Summers Huw D, Wills John W, Brown M Rowan, Rees Paul
Systems and Process Engineering Centre, College of Engineering, Swansea University, Singleton Park, Swansea, SA2 8PP, United Kingdom.
Cytometry A. 2015 May;87(5):385-92. doi: 10.1002/cyto.a.22620. Epub 2015 Jan 8.
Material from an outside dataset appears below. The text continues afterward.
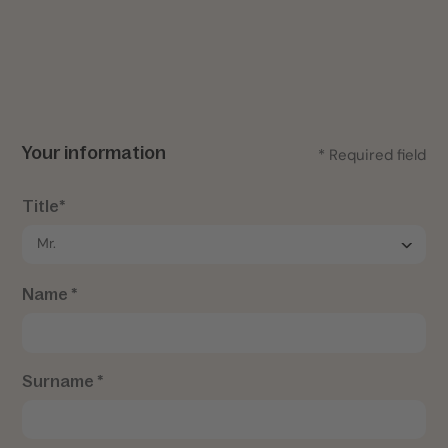
Your information
* Required field
Title*
Name *
Surname *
A protocol for the assessment of cell proliferation dynamics is presented. This is based on the measurement of cell division events and their subsequent analysis using Poisson probability statistics. Detailed analysis of proliferation dynamics in heterogeneous populations requires single cell resolution within a time series analysis and so is technically demanding to implement. Here, we show that by focusing on the events during which cells undergo division rather than directly on the cells themselves a simplified image acquisition and analysis protocol can be followed, which maintains single cell resolution and reports on the key metrics of cell proliferation. The technique is demonstrated using a microscope with 1.3 μm spatial resolution to track mitotic events within A549 and BEAS-2B cell lines, over a period of up to 48 h. Automated image processing of the bright field images using standard algorithms within the ImageJ software toolkit yielded 87% accurate recording of the manually identified, temporal, and spatial positions of the mitotic event series. Analysis of the statistics of the interevent times (i.e., times between observed mitoses in a field of view) showed that cell division conformed to a nonhomogeneous Poisson process in which the rate of occurrence of mitotic events, λ exponentially increased over time and provided values of the mean inter mitotic time of 21.1 ± 1.2 hours for the A549 cells and 25.0 ± 1.1 h for the BEAS-2B cells. Comparison of the mitotic event series for the BEAS-2B cell line to that predicted by random Poisson statistics indicated that temporal synchronisation of the cell division process was occurring within 70% of the population and that this could be increased to 85% through serum starvation of the cell culture.
本文介绍了一种评估细胞增殖动力学的方案。该方案基于对细胞分裂事件的测量,并使用泊松概率统计对其进行后续分析。在时间序列分析中,对异质群体中的增殖动力学进行详细分析需要单细胞分辨率,因此在技术上实施起来要求很高。在这里,我们表明,通过关注细胞进行分裂的事件,而不是直接关注细胞本身,可以遵循一种简化的图像采集和分析方案,该方案保持单细胞分辨率并报告细胞增殖的关键指标。使用具有1.3μm空间分辨率的显微镜对A549和BEAS-2B细胞系中的有丝分裂事件进行了长达48小时的跟踪,展示了该技术。使用ImageJ软件工具包中的标准算法对明场图像进行自动图像处理,对有丝分裂事件系列的手动识别的时间和空间位置的记录准确率达到87%。对事件间隔时间(即视野中观察到的有丝分裂之间的时间)的统计分析表明,细胞分裂符合非齐次泊松过程,其中有丝分裂事件的发生率λ随时间呈指数增加,A549细胞的平均有丝分裂间隔时间为21.1±1.2小时,BEAS-2B细胞为25.0±1.1小时。将BEAS-2B细胞系的有丝分裂事件系列与随机泊松统计预测的结果进行比较,表明细胞分裂过程在70%的群体中发生了时间同步,通过对细胞培养进行血清饥饿处理,这一比例可以提高到85%。